A minor complaint I have is about the use of the word pentagram as an assumed symbol of Satanism. Many non-Satanic religions use pentagrams. Also, a pentagram and a pentacle are not the same thing. If the pentagram were inverted, I would be more likely to agree with the idea that it is a symbol of Satanism.
Another complaint I have is that the author withholds the killer’s identity after Hollis figures it out. She doesn’t even tell Reese, which seems really strange. She tells the others that she knows who it is and that he grew up in Clarity. But, she still doesn’t name him. It wasn’t suspenseful; it was just aggravating.

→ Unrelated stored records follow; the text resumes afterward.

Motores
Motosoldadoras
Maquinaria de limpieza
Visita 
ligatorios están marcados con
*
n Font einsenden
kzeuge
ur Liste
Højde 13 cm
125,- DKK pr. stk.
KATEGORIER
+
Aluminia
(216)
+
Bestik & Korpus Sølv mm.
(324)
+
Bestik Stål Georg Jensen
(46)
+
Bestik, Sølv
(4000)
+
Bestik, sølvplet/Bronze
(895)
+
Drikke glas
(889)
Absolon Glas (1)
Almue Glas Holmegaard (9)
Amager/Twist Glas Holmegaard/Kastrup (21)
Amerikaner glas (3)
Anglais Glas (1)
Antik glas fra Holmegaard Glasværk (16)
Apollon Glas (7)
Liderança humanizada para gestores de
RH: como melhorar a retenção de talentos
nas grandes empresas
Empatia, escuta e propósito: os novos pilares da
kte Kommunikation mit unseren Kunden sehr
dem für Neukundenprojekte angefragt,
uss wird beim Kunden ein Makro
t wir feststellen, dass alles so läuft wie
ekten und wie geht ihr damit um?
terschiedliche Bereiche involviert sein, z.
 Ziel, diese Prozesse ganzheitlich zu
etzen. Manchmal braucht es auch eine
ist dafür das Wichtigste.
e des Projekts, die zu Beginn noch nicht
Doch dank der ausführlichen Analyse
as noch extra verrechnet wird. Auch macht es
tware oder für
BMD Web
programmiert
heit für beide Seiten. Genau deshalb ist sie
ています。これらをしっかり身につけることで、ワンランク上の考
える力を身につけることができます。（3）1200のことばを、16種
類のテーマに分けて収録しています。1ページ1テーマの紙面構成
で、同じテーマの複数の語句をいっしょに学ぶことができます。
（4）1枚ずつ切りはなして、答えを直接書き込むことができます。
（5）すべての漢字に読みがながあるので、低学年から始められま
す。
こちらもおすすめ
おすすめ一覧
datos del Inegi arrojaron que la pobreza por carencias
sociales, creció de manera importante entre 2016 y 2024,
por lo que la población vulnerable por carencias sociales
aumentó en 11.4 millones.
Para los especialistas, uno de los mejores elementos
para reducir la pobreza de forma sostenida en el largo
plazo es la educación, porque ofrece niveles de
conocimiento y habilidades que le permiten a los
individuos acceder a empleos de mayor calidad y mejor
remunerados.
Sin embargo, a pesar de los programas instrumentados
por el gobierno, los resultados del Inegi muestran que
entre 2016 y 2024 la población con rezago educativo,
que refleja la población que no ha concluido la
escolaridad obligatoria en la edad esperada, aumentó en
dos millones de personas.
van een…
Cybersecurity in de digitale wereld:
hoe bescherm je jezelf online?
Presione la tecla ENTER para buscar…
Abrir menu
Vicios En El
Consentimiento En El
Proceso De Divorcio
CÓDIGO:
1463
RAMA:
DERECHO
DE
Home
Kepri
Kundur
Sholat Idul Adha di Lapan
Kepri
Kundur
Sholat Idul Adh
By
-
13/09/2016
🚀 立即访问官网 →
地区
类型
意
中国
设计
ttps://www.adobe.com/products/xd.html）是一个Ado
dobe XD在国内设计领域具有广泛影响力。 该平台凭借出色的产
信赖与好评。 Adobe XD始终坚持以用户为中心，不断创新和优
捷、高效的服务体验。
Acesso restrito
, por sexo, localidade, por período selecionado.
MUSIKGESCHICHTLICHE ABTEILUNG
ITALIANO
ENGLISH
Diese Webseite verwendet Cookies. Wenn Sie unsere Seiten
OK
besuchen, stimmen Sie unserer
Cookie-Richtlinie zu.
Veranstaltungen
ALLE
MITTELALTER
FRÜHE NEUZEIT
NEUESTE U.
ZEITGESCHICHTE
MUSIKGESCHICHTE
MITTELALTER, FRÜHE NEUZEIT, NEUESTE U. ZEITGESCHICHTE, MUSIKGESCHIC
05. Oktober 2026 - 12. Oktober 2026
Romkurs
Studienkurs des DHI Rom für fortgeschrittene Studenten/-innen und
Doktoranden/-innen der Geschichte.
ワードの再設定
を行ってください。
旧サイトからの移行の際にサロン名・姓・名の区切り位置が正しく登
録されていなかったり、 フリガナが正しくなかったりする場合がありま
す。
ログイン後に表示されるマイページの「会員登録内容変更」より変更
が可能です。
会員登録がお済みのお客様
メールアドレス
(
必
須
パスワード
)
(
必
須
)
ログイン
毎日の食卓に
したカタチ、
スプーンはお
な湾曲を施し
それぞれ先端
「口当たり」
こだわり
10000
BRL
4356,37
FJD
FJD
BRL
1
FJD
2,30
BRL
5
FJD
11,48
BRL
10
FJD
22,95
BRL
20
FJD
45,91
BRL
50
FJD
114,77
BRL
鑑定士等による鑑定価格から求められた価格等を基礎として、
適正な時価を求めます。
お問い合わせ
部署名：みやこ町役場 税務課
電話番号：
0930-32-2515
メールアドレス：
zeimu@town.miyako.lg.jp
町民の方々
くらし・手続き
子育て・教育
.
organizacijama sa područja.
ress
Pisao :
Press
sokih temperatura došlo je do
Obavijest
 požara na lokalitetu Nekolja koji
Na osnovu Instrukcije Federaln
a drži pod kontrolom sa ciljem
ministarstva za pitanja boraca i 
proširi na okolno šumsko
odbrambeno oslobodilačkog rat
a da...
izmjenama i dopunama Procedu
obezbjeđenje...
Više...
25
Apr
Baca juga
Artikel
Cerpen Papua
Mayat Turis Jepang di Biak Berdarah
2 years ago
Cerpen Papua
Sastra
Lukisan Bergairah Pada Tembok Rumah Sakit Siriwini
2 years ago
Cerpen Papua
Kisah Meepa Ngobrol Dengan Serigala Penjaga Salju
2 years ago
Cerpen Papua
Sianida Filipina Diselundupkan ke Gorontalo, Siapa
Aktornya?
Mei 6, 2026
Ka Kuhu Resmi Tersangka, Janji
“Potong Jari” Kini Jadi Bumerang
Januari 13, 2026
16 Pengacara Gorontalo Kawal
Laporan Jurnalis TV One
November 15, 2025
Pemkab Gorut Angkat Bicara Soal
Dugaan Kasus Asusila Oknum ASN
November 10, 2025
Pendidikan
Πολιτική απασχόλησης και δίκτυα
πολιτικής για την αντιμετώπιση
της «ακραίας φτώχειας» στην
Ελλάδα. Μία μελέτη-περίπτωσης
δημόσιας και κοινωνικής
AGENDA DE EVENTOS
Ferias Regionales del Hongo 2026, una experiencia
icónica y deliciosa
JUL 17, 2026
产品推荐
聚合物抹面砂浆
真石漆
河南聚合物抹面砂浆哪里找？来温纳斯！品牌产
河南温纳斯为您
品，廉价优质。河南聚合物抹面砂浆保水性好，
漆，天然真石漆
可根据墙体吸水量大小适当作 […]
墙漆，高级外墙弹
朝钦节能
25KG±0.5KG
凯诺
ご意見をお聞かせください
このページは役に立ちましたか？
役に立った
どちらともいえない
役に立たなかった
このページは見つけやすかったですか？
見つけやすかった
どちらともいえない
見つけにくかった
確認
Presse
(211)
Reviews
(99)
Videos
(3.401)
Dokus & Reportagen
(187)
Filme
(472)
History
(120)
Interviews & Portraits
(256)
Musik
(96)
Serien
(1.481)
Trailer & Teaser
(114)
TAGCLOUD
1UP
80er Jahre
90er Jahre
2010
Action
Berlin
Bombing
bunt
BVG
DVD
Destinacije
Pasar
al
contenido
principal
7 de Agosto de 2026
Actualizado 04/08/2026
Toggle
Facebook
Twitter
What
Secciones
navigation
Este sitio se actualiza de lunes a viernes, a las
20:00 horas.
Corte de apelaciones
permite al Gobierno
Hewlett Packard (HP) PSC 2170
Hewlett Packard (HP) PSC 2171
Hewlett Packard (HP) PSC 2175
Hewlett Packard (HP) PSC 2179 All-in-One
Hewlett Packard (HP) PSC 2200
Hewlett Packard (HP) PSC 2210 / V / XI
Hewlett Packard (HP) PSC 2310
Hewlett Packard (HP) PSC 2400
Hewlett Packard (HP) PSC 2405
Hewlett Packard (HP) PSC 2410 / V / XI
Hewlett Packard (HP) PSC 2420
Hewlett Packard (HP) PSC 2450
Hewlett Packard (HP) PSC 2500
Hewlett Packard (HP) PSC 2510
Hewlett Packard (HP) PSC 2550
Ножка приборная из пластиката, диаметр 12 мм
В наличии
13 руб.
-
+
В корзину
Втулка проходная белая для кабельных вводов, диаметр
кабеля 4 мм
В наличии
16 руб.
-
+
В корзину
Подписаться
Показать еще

Wait for Dark is an enjoyable read for people who like books about seemingly unrelated accidents that are actually murders committed by one individual, especially if the reader likes characters who have special abilities like clairvoyance, seeing spirits, or healing. I was glued to the pages, even though the pace was slowed by long chunks of dialogue. My complaints about Wait for Dark are primarily about the killer’s methods and motive, which don’t always make sense, and the fact killer’s lack of presence in the story (not counting his monologues). My favorite aspect of Wait for Dark was the easy-to-visualize descriptions.